EXERCISE BRIEF ::
Please copy each line from the entries that contains the string "Accident".
--- RECORDS SUPPLIED Enclosed Below ---
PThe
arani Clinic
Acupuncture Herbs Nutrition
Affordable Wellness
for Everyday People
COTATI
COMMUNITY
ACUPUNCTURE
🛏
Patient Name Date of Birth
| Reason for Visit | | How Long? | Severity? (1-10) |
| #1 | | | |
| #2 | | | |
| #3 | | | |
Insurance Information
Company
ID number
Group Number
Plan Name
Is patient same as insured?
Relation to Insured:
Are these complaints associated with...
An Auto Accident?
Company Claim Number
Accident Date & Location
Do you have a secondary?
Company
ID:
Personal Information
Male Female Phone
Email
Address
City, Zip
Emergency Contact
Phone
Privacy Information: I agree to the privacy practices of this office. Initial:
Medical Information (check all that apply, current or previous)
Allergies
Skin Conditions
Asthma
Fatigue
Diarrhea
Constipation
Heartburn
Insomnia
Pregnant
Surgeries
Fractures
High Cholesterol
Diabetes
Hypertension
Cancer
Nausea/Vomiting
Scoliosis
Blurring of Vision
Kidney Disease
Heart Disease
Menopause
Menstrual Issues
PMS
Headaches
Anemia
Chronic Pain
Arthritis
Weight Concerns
--- End of Enclosed RECORDS SUPPLIED ---
--- RECORDS SUPPLIED Enclosed Below ---
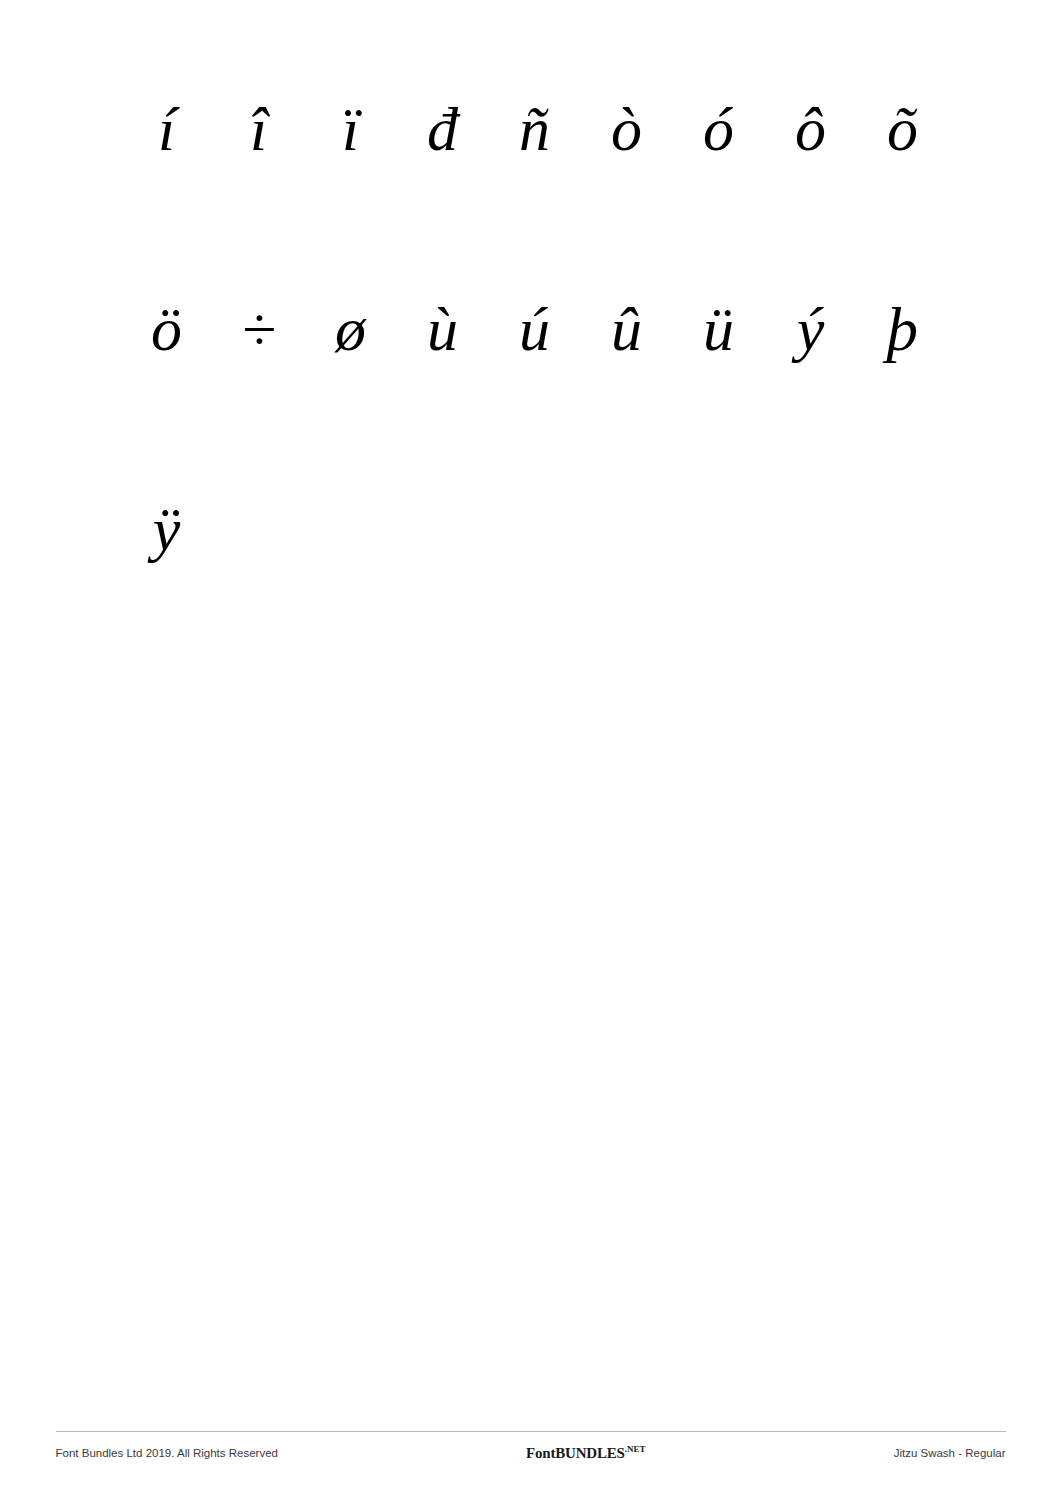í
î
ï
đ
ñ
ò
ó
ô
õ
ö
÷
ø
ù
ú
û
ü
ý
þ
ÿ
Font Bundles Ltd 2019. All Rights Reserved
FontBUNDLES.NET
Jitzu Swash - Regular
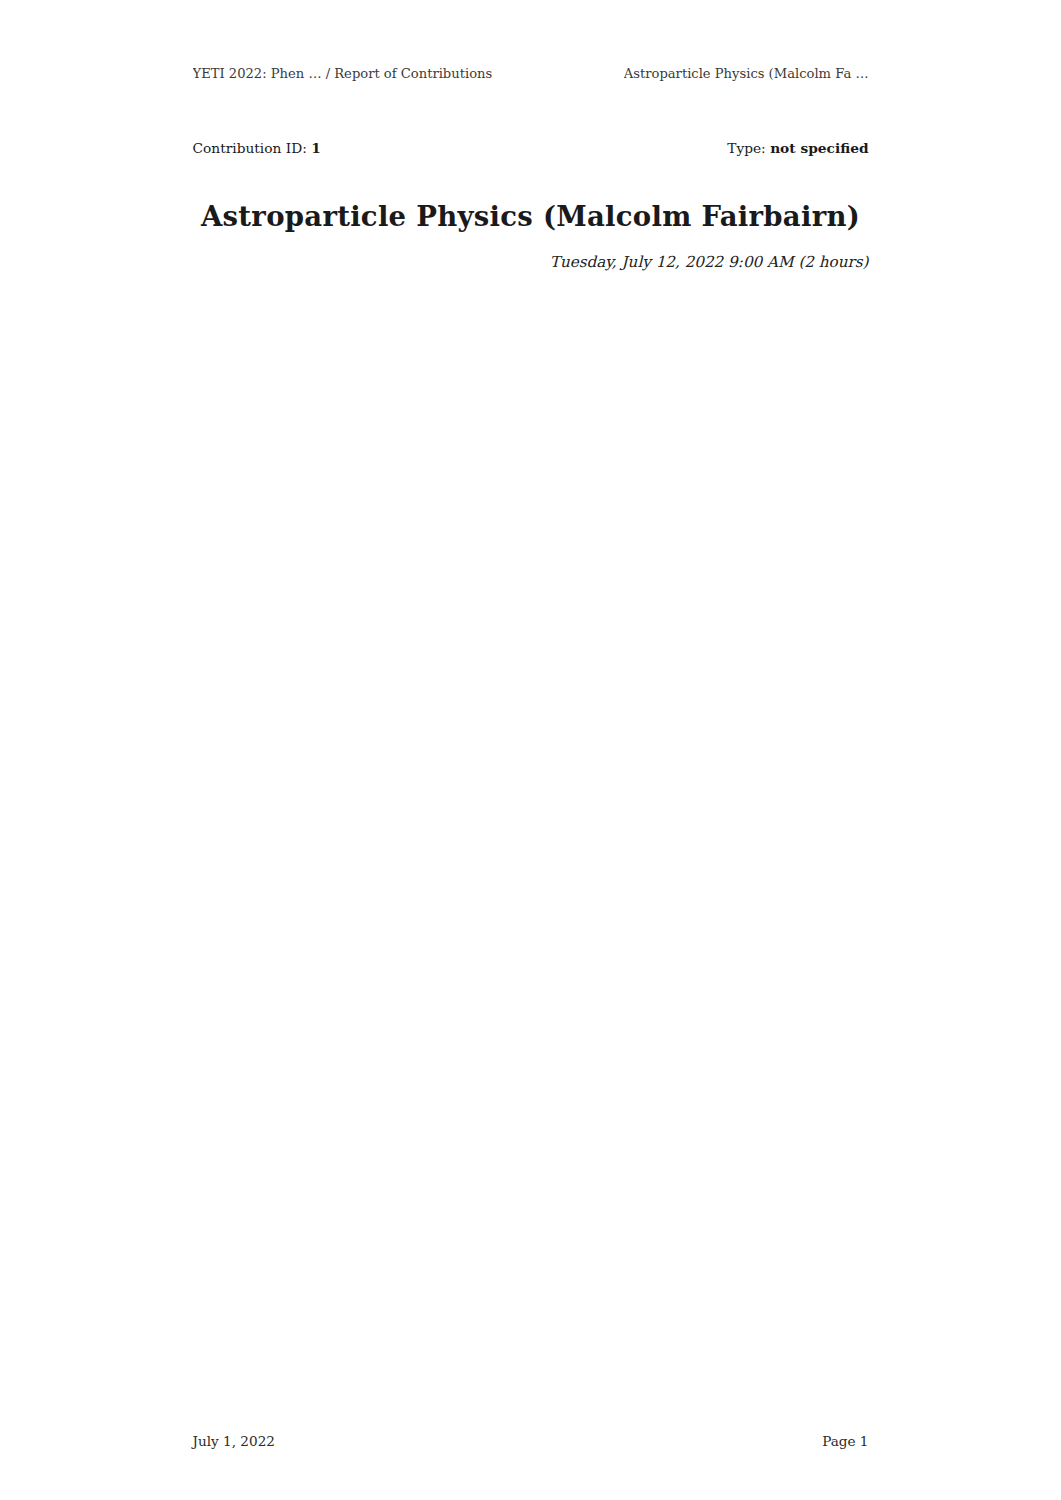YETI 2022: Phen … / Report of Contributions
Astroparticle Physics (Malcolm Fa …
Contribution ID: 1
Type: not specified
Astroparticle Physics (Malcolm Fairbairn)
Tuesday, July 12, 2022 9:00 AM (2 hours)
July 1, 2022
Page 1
--- End of Enclosed RECORDS SUPPLIED ---
--- RECORDS SUPPLIED Enclosed Below ---
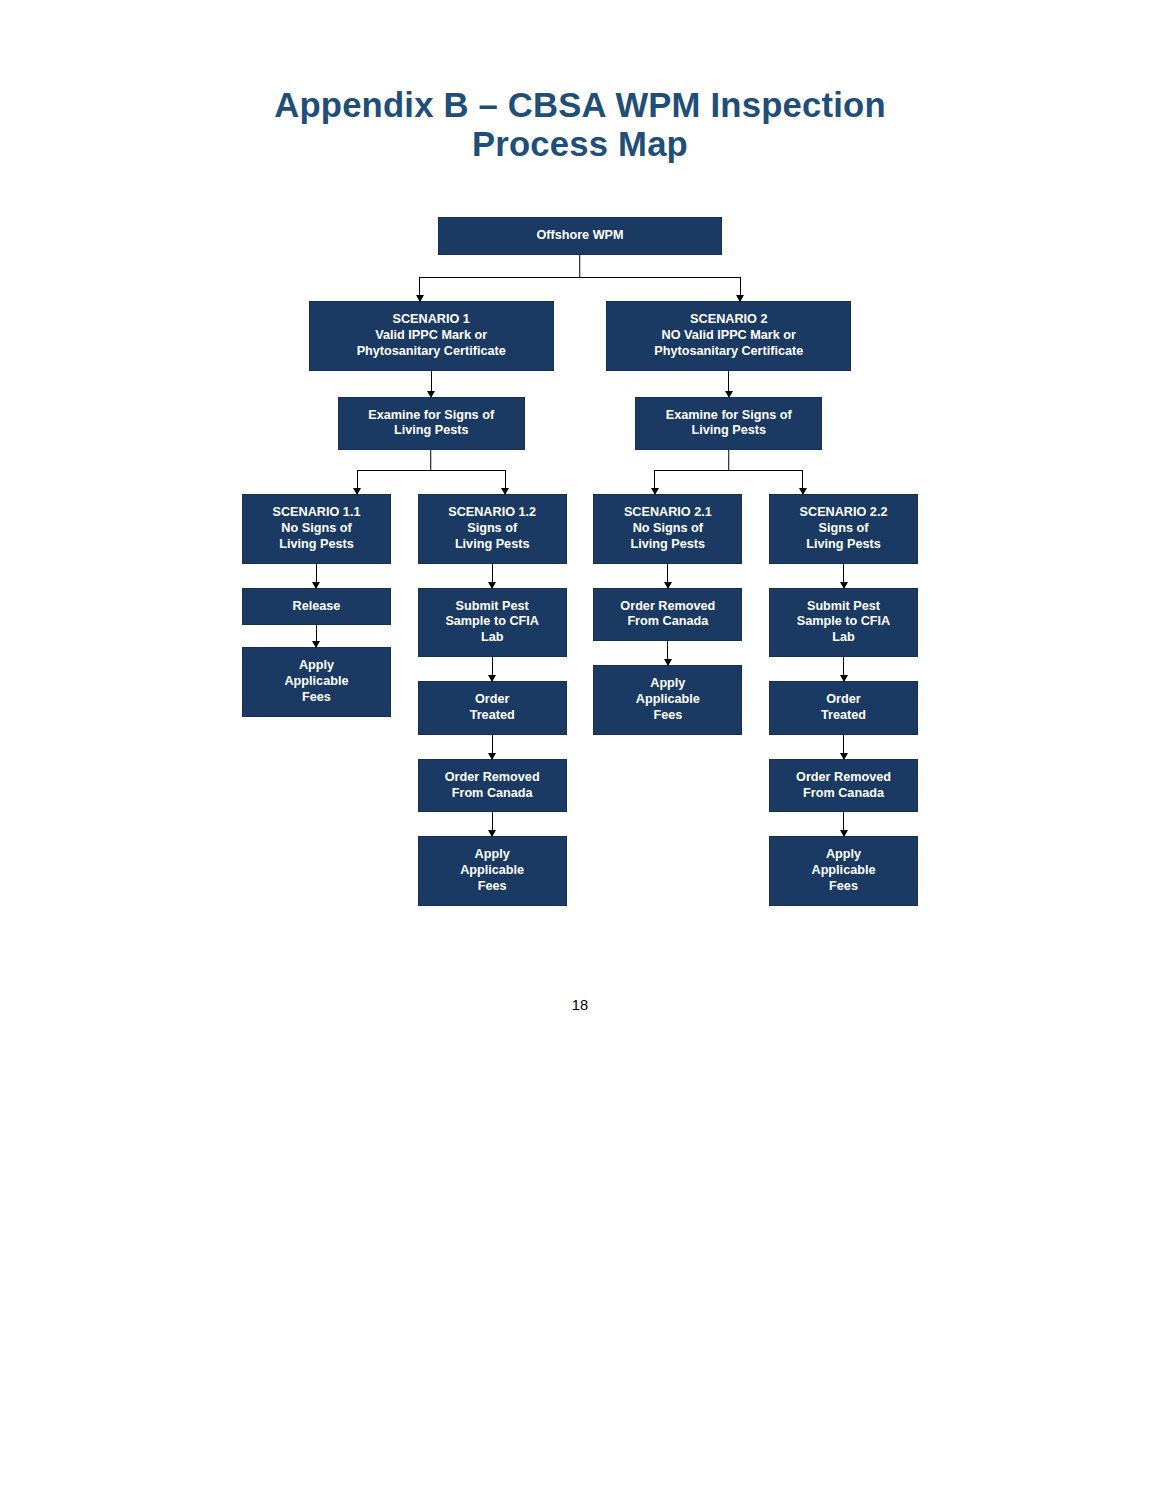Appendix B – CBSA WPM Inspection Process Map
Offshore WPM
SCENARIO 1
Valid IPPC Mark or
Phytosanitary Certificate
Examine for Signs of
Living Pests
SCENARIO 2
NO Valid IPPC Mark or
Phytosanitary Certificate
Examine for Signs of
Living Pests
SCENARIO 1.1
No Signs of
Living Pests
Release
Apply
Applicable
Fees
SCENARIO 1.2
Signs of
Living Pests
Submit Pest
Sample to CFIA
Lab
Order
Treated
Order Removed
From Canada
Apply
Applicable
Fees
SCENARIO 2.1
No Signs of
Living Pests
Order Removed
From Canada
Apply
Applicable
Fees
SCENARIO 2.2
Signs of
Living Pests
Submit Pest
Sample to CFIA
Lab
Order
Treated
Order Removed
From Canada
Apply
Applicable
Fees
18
--- End of Enclosed RECORDS SUPPLIED ---
FINISHED EXERCISE ::
An Auto Accident?
Accident Date & Location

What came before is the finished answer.